RECORDS SHOWN
◇ ◇ ◇
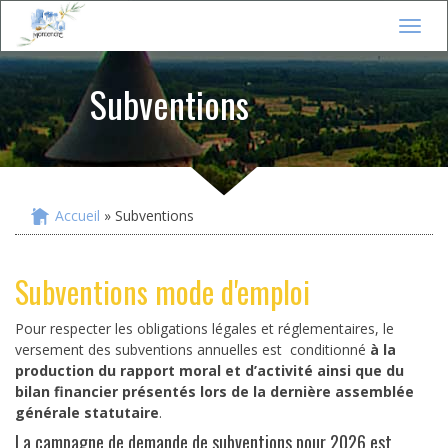
Jump to navigation
T
o
g
Subventions
g
l
e
n
a
v
i
Accueil
» Subventions
Vous êtes ici
g
a
t
Subventions mode d'emploi
i
o
n
Pour respecter les obligations légales et réglementaires, le
versement des subventions annuelles est conditionné
à la
production du rapport moral et d’activité ainsi que du
bilan financier présentés lors de la dernière assemblée
générale statutaire
.
La campagne de demande de subventions pour 2026 est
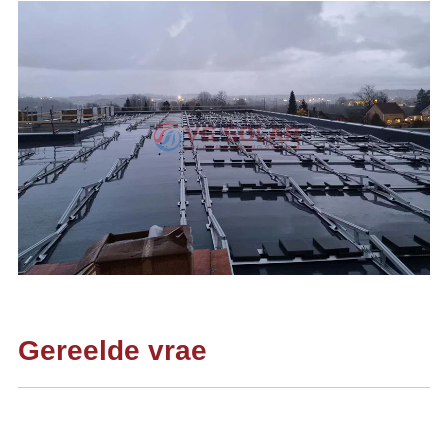
Gereelde vrae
◇ ◇ ◇
WHAT IS REQUIRED
Except for the pictures, set down all of the records exactly as they are.

ANSWER
Jump to navigation
T
o
g
Subventions
g
l
e
n
a
v
i
Accueil
» Subventions
Vous êtes ici
g
a
t
Subventions mode d'emploi
i
o
n
Pour respecter les obligations légales et réglementaires, le
versement des subventions annuelles est conditionné
à la
production du rapport moral et d’activité ainsi que du
bilan financier présentés lors de la dernière assemblée
générale statutaire
.
La campagne de demande de subventions pour 2026 est
Gereelde vrae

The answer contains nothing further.